(Input data begins)

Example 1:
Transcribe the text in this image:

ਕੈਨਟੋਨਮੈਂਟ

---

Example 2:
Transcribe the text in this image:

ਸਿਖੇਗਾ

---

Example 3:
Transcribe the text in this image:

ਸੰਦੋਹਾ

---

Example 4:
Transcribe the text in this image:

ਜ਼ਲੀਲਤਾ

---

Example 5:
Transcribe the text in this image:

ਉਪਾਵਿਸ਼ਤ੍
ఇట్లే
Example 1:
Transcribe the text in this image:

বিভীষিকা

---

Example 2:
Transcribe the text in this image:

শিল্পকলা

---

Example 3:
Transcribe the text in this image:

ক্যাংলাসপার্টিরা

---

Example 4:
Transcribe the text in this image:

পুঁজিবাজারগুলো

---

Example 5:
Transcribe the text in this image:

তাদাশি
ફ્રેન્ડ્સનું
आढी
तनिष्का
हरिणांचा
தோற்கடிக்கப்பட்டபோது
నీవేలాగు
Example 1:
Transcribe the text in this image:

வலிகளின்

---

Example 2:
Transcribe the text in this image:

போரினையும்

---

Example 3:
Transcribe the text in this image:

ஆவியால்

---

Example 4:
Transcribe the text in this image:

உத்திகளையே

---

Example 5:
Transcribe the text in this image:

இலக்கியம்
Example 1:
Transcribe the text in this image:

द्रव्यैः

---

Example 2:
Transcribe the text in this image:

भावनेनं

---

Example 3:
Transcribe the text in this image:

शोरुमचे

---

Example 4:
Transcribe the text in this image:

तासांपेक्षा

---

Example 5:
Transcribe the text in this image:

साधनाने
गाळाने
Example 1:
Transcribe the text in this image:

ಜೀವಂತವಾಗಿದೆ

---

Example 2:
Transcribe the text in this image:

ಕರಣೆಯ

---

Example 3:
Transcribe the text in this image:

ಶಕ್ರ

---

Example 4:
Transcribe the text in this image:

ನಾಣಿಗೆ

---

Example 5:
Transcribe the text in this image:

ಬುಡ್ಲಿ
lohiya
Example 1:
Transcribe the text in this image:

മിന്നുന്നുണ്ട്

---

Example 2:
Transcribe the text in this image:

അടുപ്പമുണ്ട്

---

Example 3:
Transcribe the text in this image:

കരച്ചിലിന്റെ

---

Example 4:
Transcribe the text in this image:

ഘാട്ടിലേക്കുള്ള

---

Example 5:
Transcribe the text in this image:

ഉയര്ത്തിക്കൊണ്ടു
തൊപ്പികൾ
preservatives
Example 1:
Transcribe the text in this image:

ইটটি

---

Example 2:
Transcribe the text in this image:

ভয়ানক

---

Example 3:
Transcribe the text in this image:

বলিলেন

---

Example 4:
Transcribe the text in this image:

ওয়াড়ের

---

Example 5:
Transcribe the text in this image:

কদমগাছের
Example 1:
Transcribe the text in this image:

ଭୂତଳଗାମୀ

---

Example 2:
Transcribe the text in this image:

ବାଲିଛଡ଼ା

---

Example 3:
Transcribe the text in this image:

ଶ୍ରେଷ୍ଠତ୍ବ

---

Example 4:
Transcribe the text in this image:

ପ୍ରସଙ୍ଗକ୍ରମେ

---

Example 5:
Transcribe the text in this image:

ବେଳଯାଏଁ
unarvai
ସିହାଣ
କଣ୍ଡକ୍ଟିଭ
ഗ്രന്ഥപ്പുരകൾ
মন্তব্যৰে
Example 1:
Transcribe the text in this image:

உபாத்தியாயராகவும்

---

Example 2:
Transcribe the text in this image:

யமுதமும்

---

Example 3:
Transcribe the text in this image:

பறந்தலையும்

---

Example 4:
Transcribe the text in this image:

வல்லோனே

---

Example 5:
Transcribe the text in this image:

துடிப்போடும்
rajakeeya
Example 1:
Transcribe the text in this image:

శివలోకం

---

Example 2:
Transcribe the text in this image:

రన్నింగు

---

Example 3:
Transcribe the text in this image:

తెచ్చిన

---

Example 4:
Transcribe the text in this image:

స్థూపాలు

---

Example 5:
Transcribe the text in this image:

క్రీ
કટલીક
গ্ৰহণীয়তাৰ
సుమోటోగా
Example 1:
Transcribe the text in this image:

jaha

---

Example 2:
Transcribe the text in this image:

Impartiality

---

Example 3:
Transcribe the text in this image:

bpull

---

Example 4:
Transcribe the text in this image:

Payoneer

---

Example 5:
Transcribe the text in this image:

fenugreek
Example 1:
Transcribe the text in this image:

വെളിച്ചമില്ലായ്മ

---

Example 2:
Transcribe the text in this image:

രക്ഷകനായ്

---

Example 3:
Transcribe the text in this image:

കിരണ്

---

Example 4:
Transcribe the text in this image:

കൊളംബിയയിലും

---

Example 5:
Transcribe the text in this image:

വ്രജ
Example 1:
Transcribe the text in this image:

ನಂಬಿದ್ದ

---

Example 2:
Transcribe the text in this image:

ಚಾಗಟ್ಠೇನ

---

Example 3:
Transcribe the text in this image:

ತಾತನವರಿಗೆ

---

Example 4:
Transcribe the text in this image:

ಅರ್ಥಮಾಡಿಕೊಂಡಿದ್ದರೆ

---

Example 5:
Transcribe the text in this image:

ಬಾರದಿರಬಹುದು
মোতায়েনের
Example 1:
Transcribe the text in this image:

(Input data ends)

_Exercise instructions_: Each line in the records above must be returned exactly as it stands.

_Response_:
Example 1:
Transcribe the text in this image:

ਕੈਨਟੋਨਮੈਂਟ

---

Example 2:
Transcribe the text in this image:

ਸਿਖੇਗਾ

---

Example 3:
Transcribe the text in this image:

ਸੰਦੋਹਾ

---

Example 4:
Transcribe the text in this image:

ਜ਼ਲੀਲਤਾ

---

Example 5:
Transcribe the text in this image:

ਉਪਾਵਿਸ਼ਤ੍
ఇట్లే
Example 1:
Transcribe the text in this image:

বিভীষিকা

---

Example 2:
Transcribe the text in this image:

শিল্পকলা

---

Example 3:
Transcribe the text in this image:

ক্যাংলাসপার্টিরা

---

Example 4:
Transcribe the text in this image:

পুঁজিবাজারগুলো

---

Example 5:
Transcribe the text in this image:

তাদাশি
ફ્રેન્ડ્સનું
आढी
तनिष्का
हरिणांचा
தோற்கடிக்கப்பட்டபோது
నీవేలాగు
Example 1:
Transcribe the text in this image:

வலிகளின்

---

Example 2:
Transcribe the text in this image:

போரினையும்

---

Example 3:
Transcribe the text in this image:

ஆவியால்

---

Example 4:
Transcribe the text in this image:

உத்திகளையே

---

Example 5:
Transcribe the text in this image:

இலக்கியம்
Example 1:
Transcribe the text in this image:

द्रव्यैः

---

Example 2:
Transcribe the text in this image:

भावनेनं

---

Example 3:
Transcribe the text in this image:

शोरुमचे

---

Example 4:
Transcribe the text in this image:

तासांपेक्षा

---

Example 5:
Transcribe the text in this image:

साधनाने
गाळाने
Example 1:
Transcribe the text in this image:

ಜೀವಂತವಾಗಿದೆ

---

Example 2:
Transcribe the text in this image:

ಕರಣೆಯ

---

Example 3:
Transcribe the text in this image:

ಶಕ್ರ

---

Example 4:
Transcribe the text in this image:

ನಾಣಿಗೆ

---

Example 5:
Transcribe the text in this image:

ಬುಡ್ಲಿ
lohiya
Example 1:
Transcribe the text in this image:

മിന്നുന്നുണ്ട്

---

Example 2:
Transcribe the text in this image:

അടുപ്പമുണ്ട്

---

Example 3:
Transcribe the text in this image:

കരച്ചിലിന്റെ

---

Example 4:
Transcribe the text in this image:

ഘാട്ടിലേക്കുള്ള

---

Example 5:
Transcribe the text in this image:

ഉയര്ത്തിക്കൊണ്ടു
തൊപ്പികൾ
preservatives
Example 1:
Transcribe the text in this image:

ইটটি

---

Example 2:
Transcribe the text in this image:

ভয়ানক

---

Example 3:
Transcribe the text in this image:

বলিলেন

---

Example 4:
Transcribe the text in this image:

ওয়াড়ের

---

Example 5:
Transcribe the text in this image:

কদমগাছের
Example 1:
Transcribe the text in this image:

ଭୂତଳଗାମୀ

---

Example 2:
Transcribe the text in this image:

ବାଲିଛଡ଼ା

---

Example 3:
Transcribe the text in this image:

ଶ୍ରେଷ୍ଠତ୍ବ

---

Example 4:
Transcribe the text in this image:

ପ୍ରସଙ୍ଗକ୍ରମେ

---

Example 5:
Transcribe the text in this image:

ବେଳଯାଏଁ
unarvai
ସିହାଣ
କଣ୍ଡକ୍ଟିଭ
ഗ്രന്ഥപ്പുരകൾ
মন্তব্যৰে
Example 1:
Transcribe the text in this image:

உபாத்தியாயராகவும்

---

Example 2:
Transcribe the text in this image:

யமுதமும்

---

Example 3:
Transcribe the text in this image:

பறந்தலையும்

---

Example 4:
Transcribe the text in this image:

வல்லோனே

---

Example 5:
Transcribe the text in this image:

துடிப்போடும்
rajakeeya
Example 1:
Transcribe the text in this image:

శివలోకం

---

Example 2:
Transcribe the text in this image:

రన్నింగు

---

Example 3:
Transcribe the text in this image:

తెచ్చిన

---

Example 4:
Transcribe the text in this image:

స్థూపాలు

---

Example 5:
Transcribe the text in this image:

క్రీ
કટલીક
গ্ৰহণীয়তাৰ
సుమోటోగా
Example 1:
Transcribe the text in this image:

jaha

---

Example 2:
Transcribe the text in this image:

Impartiality

---

Example 3:
Transcribe the text in this image:

bpull

---

Example 4:
Transcribe the text in this image:

Payoneer

---

Example 5:
Transcribe the text in this image:

fenugreek
Example 1:
Transcribe the text in this image:

വെളിച്ചമില്ലായ്മ

---

Example 2:
Transcribe the text in this image:

രക്ഷകനായ്

---

Example 3:
Transcribe the text in this image:

കിരണ്

---

Example 4:
Transcribe the text in this image:

കൊളംബിയയിലും

---

Example 5:
Transcribe the text in this image:

വ്രജ
Example 1:
Transcribe the text in this image:

ನಂಬಿದ್ದ

---

Example 2:
Transcribe the text in this image:

ಚಾಗಟ್ಠೇನ

---

Example 3:
Transcribe the text in this image:

ತಾತನವರಿಗೆ

---

Example 4:
Transcribe the text in this image:

ಅರ್ಥಮಾಡಿಕೊಂಡಿದ್ದರೆ

---

Example 5:
Transcribe the text in this image:

ಬಾರದಿರಬಹುದು
মোতায়েনের
Example 1:
Transcribe the text in this image:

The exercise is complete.